Single by The Judds

from the album Rockin' with the Rhythm
- Released: January 1986
- Recorded: 1985
- Studio: Creative Workshop (Berry Hill, Tennessee)
- Genre: Country
- Length: 4:15
- Label: RCA/Curb
- Songwriter: Jamie O'Hara
- Producer: Brent Maher

The Judds singles chronology
| "Have Mercy" (1985) | "Grandpa (Tell Me 'Bout the Good Old Days)" (1986) | "Rockin' with the Rhythm of the Rain" (1986) |

= Grandpa (Tell Me 'Bout the Good Old Days) =

"Grandpa (Tell Me 'Bout the Good Old Days)" is a song written by Jamie O'Hara, and recorded by the American country music duo, The Judds. It was released in January 1986 as the second single from the album Rockin' with the Rhythm. The song was their sixth No. 1 song on the Billboard magazine Hot Country Singles chart.
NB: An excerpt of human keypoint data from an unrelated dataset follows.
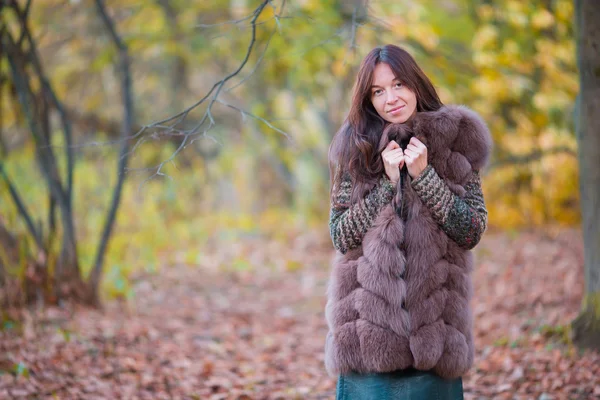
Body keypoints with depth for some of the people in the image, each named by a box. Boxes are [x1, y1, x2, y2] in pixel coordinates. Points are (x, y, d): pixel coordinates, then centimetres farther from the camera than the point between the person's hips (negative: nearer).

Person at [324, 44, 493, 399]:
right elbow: (340, 236, -2)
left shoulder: (454, 141, 3)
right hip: (369, 319, 0)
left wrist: (423, 176, -12)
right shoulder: (356, 149, 4)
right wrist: (387, 183, -12)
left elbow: (473, 231, -3)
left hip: (434, 315, 0)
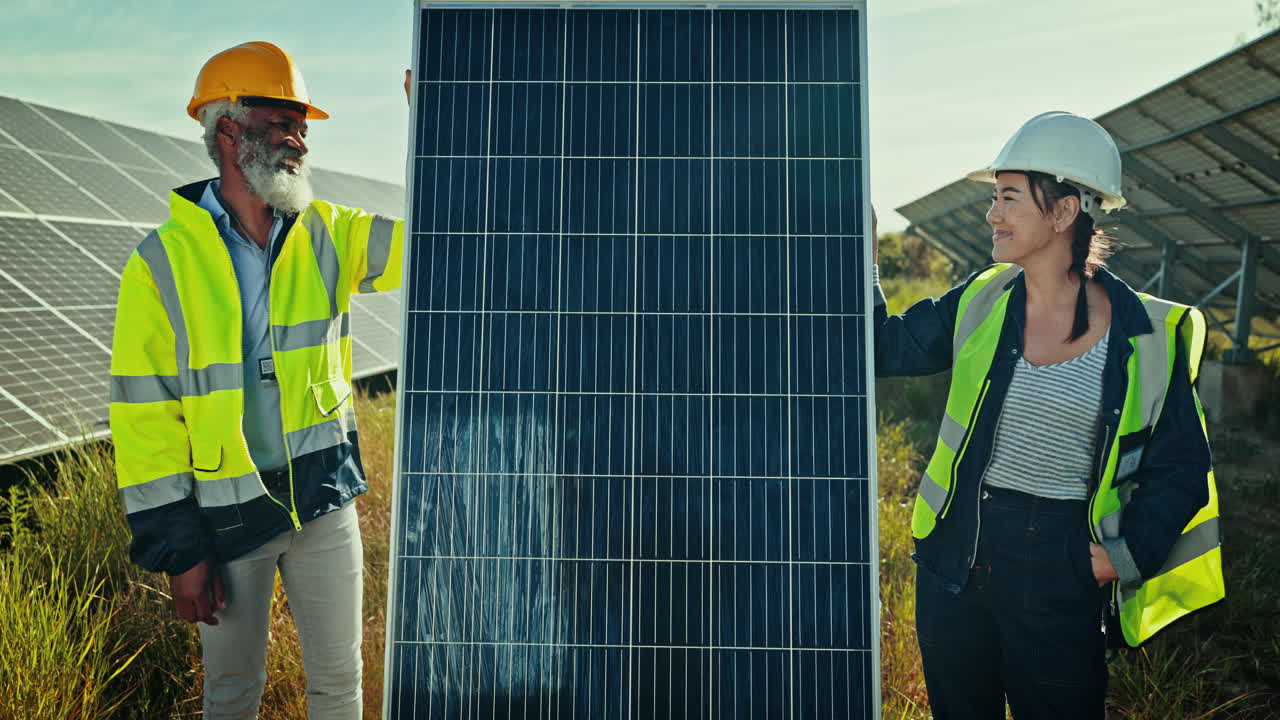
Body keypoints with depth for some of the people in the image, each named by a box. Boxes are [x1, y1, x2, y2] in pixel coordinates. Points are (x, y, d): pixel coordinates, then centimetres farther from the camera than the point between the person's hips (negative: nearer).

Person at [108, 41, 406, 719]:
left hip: (325, 498, 2)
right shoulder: (162, 262, -10)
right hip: (228, 515, -2)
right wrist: (178, 549, -8)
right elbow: (143, 416, -8)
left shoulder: (325, 235, -1)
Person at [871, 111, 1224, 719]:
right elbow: (885, 346, 9)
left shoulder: (1147, 337, -8)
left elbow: (1180, 468, 0)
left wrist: (1125, 555, -9)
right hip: (956, 556, 3)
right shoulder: (980, 303, -1)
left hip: (1061, 575, -2)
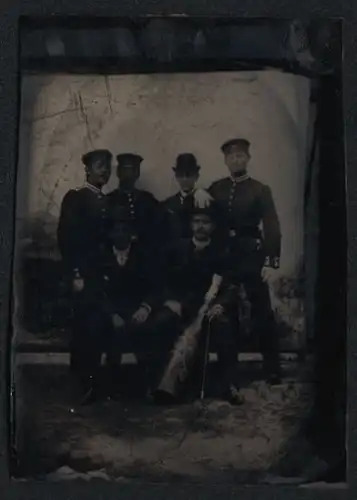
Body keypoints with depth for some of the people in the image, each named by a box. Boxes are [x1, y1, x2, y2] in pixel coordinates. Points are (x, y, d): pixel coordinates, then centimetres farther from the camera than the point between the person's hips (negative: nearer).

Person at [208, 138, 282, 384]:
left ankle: (273, 369, 9)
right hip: (223, 257, 3)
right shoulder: (216, 189, 10)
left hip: (252, 257, -3)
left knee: (263, 313, 0)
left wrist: (271, 262, -11)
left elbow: (272, 228, -3)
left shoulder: (260, 190, 2)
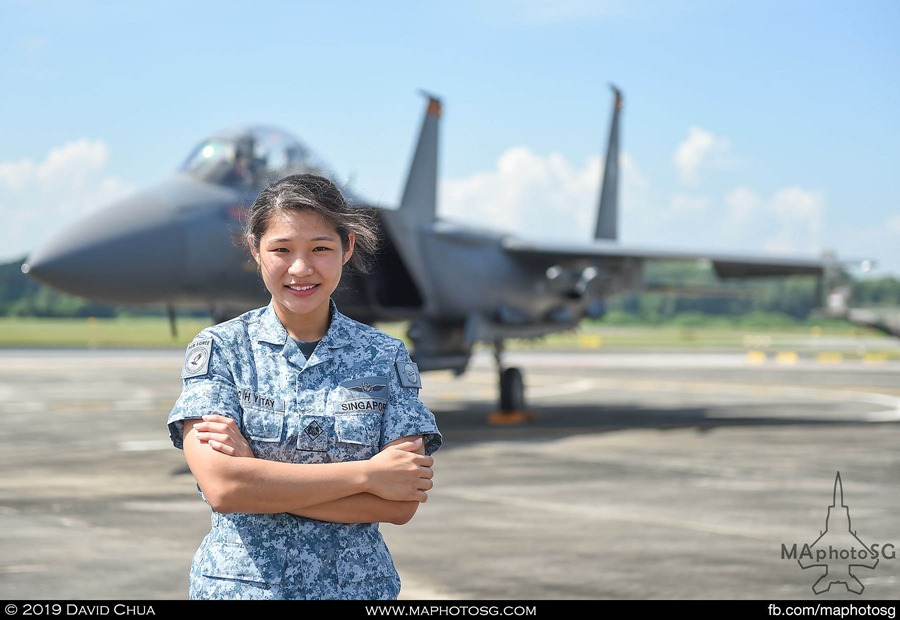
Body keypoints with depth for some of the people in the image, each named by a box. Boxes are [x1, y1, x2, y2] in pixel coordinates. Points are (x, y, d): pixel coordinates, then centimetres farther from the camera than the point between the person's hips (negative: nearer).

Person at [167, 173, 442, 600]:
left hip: (357, 584, 1)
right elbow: (220, 486, -18)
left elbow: (401, 504, -12)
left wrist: (261, 478, -19)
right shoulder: (218, 348, -4)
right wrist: (368, 474, -17)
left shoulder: (387, 357, -1)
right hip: (238, 583, -1)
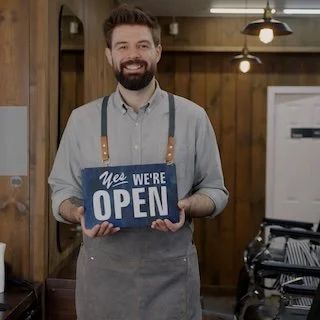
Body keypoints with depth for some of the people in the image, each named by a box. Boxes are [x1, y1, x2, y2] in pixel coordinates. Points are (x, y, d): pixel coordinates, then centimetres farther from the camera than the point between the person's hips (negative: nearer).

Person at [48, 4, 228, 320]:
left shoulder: (193, 117, 0)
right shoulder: (82, 119, 2)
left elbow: (215, 191, 4)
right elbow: (62, 191, 6)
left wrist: (186, 207, -17)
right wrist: (79, 214, -15)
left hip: (171, 271, 0)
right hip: (102, 271, 1)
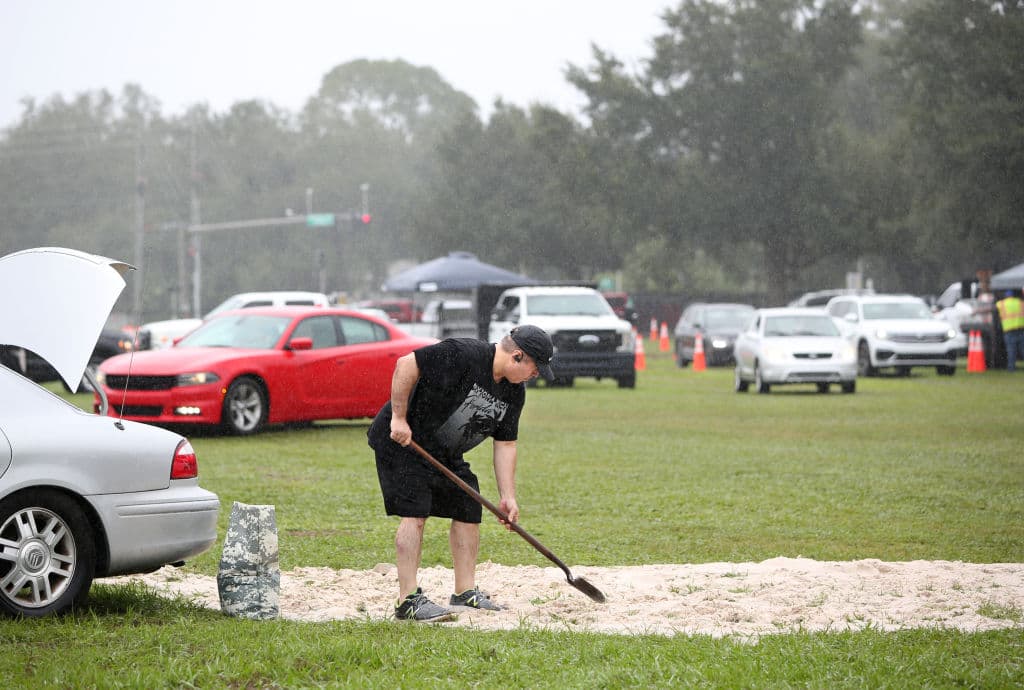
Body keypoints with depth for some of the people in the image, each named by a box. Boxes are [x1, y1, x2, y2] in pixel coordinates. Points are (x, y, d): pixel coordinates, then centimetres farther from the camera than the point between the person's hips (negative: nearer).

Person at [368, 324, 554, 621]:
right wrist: (398, 418, -27)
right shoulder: (462, 354, -28)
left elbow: (505, 444, 4)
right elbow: (406, 365, -29)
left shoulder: (514, 392, -1)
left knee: (469, 510, 7)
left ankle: (465, 592, 19)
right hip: (401, 441, -9)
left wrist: (507, 496, -2)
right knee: (415, 513, -16)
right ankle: (408, 600, -16)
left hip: (446, 455, 9)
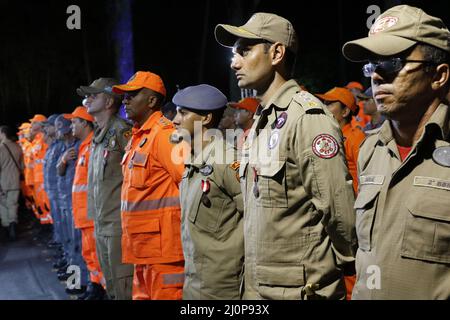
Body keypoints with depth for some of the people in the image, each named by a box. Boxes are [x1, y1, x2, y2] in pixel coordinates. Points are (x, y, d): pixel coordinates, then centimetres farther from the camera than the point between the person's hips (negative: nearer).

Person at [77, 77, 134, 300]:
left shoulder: (122, 131, -13)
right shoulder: (98, 136, 16)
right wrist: (96, 220, 19)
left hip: (119, 225, -9)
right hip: (101, 226, 9)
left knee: (124, 289, -4)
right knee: (112, 287, 18)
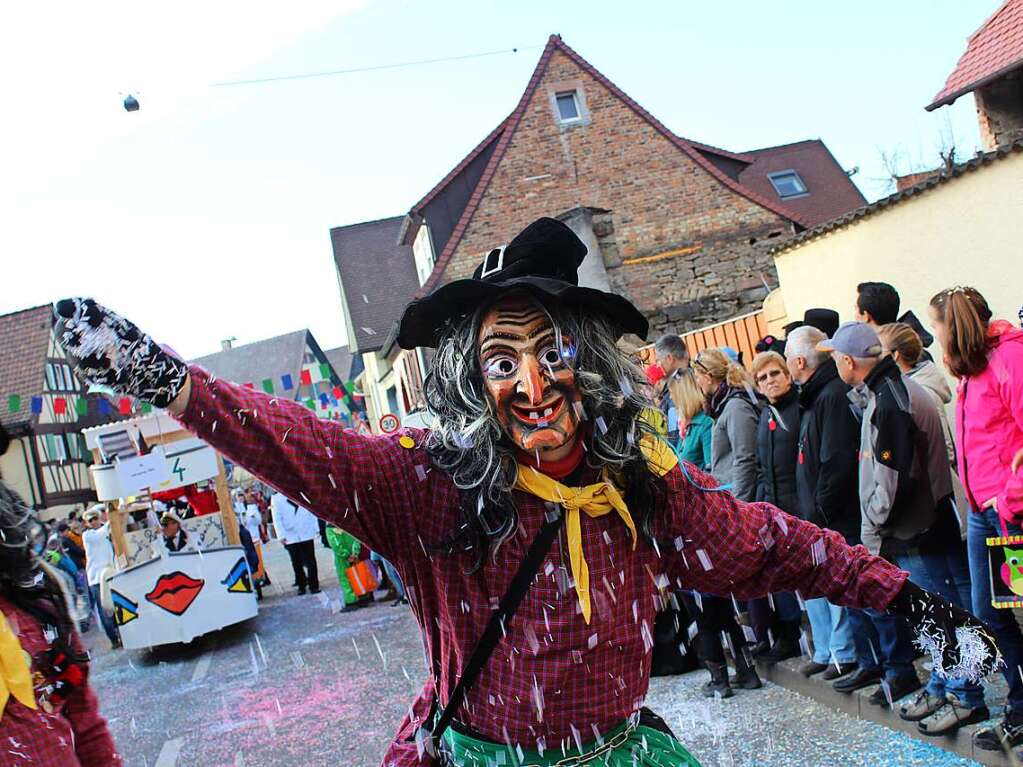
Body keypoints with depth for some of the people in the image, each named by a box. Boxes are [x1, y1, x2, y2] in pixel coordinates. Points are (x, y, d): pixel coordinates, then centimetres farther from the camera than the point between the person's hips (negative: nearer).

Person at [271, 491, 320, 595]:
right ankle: (301, 585, 18)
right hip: (290, 537, -1)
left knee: (310, 562, 2)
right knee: (297, 563, 6)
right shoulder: (276, 498, 1)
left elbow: (312, 513, 8)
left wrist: (316, 529, 4)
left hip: (307, 535, 1)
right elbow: (277, 519, -3)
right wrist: (281, 535, -10)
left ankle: (313, 585, 10)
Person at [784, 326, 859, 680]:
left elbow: (837, 461, -24)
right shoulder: (814, 396, 13)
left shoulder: (833, 396, -19)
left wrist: (820, 510, -19)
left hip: (835, 518, -10)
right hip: (815, 517, 10)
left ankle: (844, 654, 15)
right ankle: (825, 651, 27)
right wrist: (809, 510, 16)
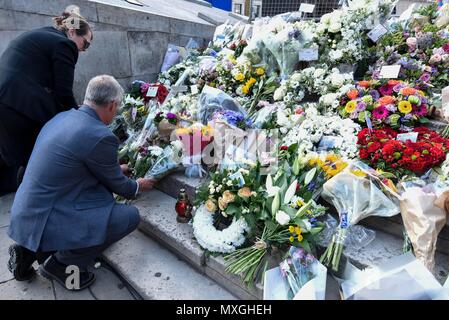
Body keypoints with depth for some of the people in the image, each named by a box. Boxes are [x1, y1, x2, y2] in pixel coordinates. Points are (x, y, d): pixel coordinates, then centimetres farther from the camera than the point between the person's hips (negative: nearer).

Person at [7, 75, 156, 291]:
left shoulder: (62, 117, 6)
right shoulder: (101, 137, -21)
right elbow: (118, 185, -5)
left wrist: (115, 169, 33)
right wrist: (138, 186, 17)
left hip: (25, 211, 9)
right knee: (130, 216, -7)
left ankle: (29, 249, 18)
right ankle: (62, 264, 6)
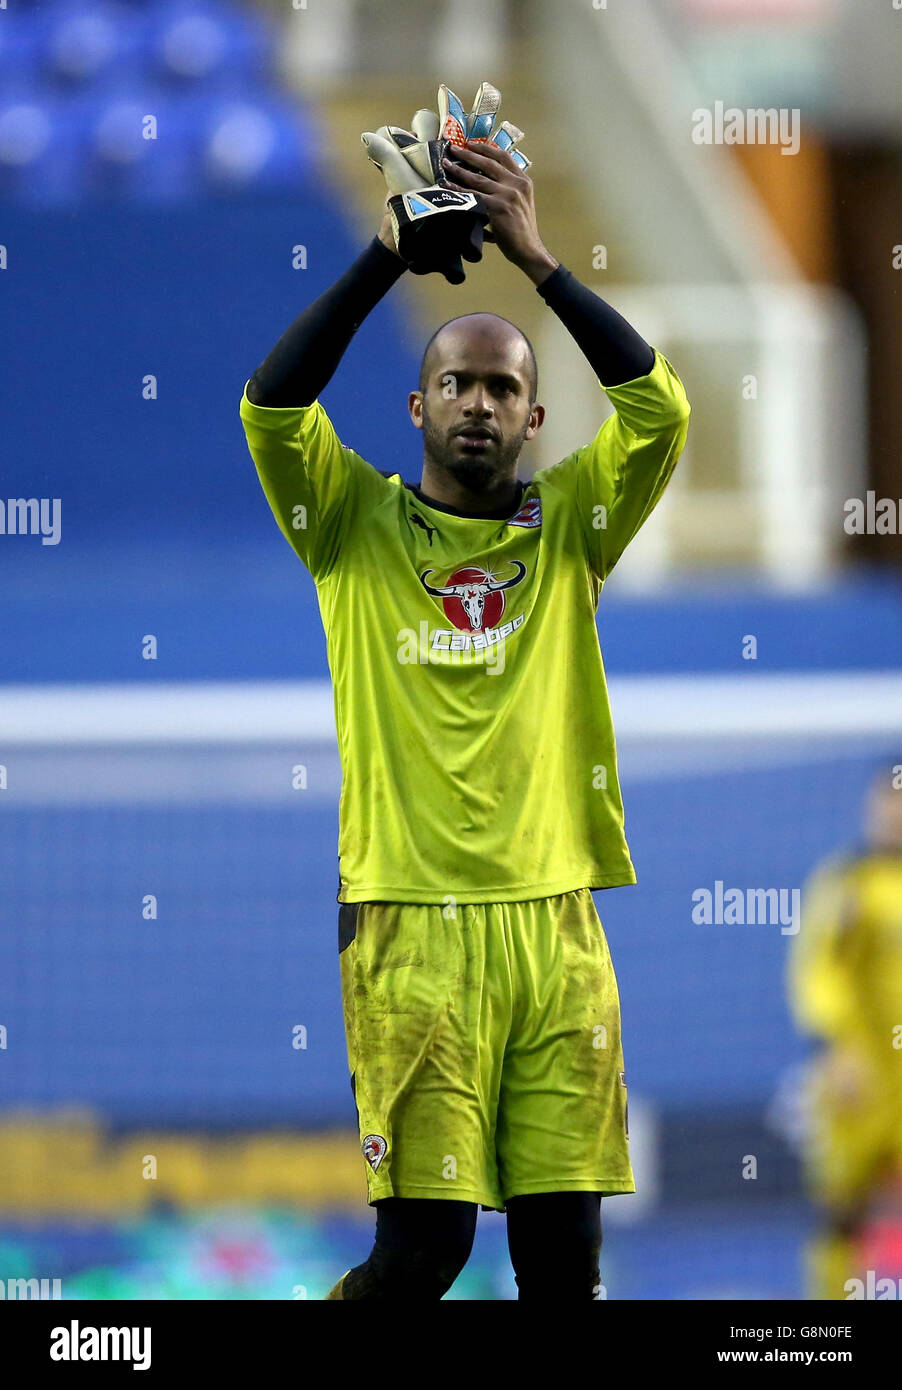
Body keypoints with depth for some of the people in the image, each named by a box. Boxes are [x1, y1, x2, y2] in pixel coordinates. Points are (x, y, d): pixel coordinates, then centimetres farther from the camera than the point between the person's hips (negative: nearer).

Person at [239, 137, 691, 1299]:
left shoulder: (567, 525, 12)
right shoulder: (360, 525, 8)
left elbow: (659, 408, -2)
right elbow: (273, 405, -9)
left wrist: (537, 260, -8)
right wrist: (387, 255, -11)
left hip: (552, 921, 2)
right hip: (409, 924, -2)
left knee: (562, 1245, 1)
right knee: (424, 1242, -9)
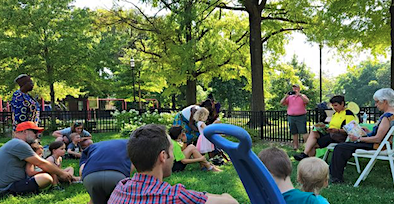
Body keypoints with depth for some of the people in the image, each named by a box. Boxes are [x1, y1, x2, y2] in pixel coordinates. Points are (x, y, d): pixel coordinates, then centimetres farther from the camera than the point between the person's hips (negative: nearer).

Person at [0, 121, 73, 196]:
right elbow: (41, 164, -14)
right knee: (46, 178, -25)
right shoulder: (19, 144, -14)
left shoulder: (13, 144, 20)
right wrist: (62, 173, -6)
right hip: (7, 188, -11)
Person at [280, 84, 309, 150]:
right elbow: (282, 103, 6)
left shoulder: (302, 96, 6)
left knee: (304, 132, -7)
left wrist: (299, 94, -20)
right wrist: (286, 96, -9)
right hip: (291, 117, 3)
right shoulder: (289, 97, 13)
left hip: (301, 117, -3)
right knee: (294, 133, 8)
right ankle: (295, 146, 14)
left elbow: (307, 101, -15)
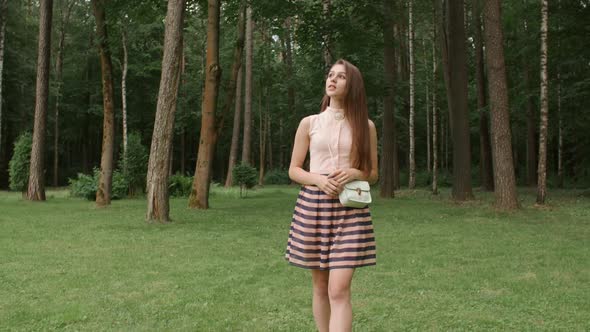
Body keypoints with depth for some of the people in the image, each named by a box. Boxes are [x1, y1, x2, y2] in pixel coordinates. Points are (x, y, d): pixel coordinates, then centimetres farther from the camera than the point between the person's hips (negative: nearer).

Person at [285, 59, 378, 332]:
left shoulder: (366, 126, 5)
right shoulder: (309, 123, 5)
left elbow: (373, 173, 11)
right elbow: (293, 170, 7)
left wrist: (355, 173, -12)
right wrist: (318, 179, -14)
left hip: (350, 210, -1)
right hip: (313, 206, 1)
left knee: (339, 291, -11)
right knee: (320, 287, 10)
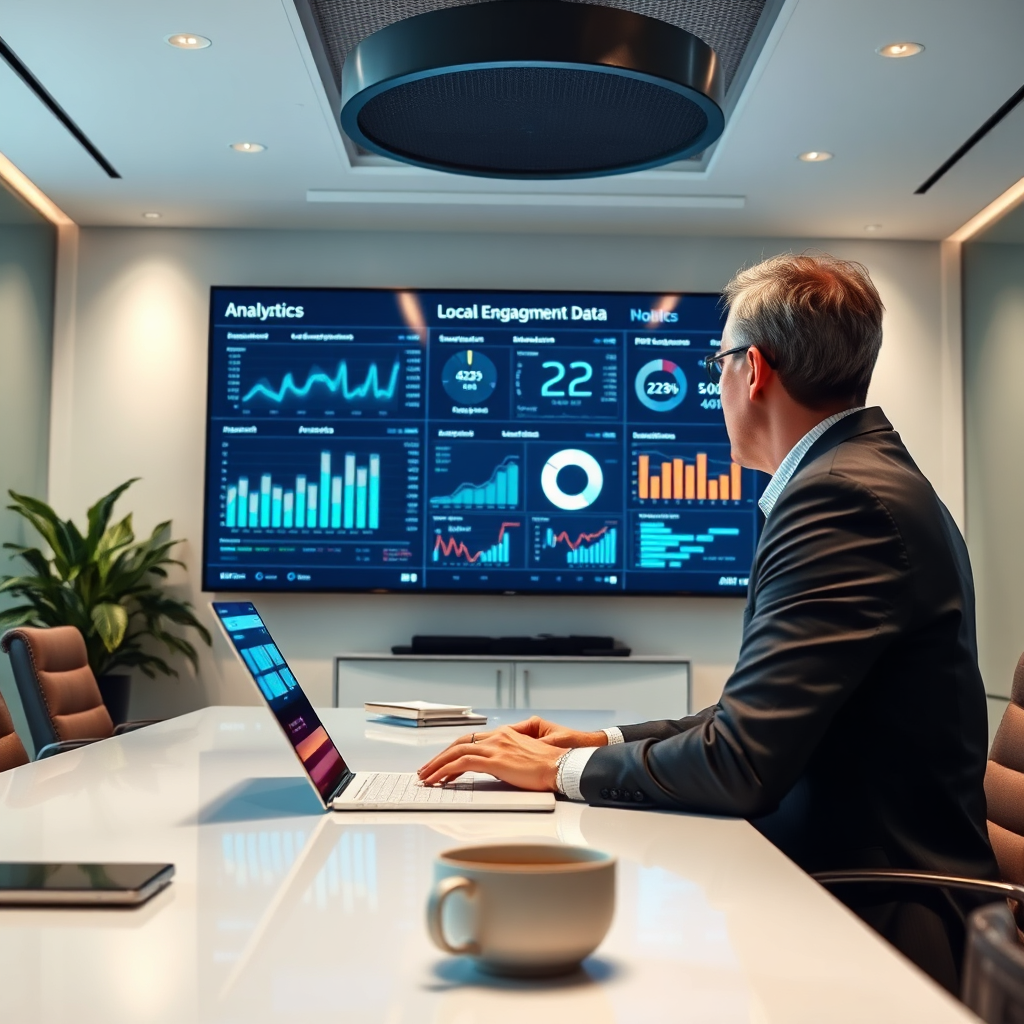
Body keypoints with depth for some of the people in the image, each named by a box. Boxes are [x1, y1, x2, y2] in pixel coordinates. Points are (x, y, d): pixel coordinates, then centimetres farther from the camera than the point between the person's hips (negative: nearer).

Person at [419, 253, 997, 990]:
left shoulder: (842, 498, -21)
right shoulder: (869, 475, 11)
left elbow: (742, 763, -24)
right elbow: (762, 723, 14)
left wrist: (566, 768, -10)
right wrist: (606, 743, 9)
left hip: (876, 916, -8)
Members of the Western Writers of America chose it as one of the Top 100 Western songs of all time.

==Content==
"Grandpa" is a nostalgic country song in which the singer feels overwhelmed by the rapid changes of modern life ("It feels like this world's gone crazy") and wonders if things were really better in her grandfather's time. She asks him:
- if lovers really stayed together for life
- if people really always kept promises
- if families really prayed together
- if fathers really never abandoned their families
Poignantly, the song does not mention how her grandfather responds.

==Chart performance==

| Chart (1986) | Peak position |
|---|---|
| US Hot Country Songs (Billboard) | 1 |
| Canadian RPM Country Tracks | 1 |

| Chart (2022) | Peak position |
|---|---|
| Canada Digital Song Sales (Billboard) | 31 |
| US Digital Song Sales (Billboard) | 10 |

| Year End (1986) | Position |
|---|---|
| Billboard Top Country Singles | 33 |
| Canadian RPM Country Tracks | 11 |

==Certifications==

| Region | Certification | Certified units/sales |
| New Zealand (RMNZ) | Gold | 15,000^{‡} |
| United States (RIAA) | Platinum | 1,000,000^{‡} |
^{‡} Sales+streaming figures based on certification alone.

==Awards==
The song won Grammy Awards for the Judds in the Country Duo/Vocal Group category and for O'Hara in the Country Songwriting Category for 1987.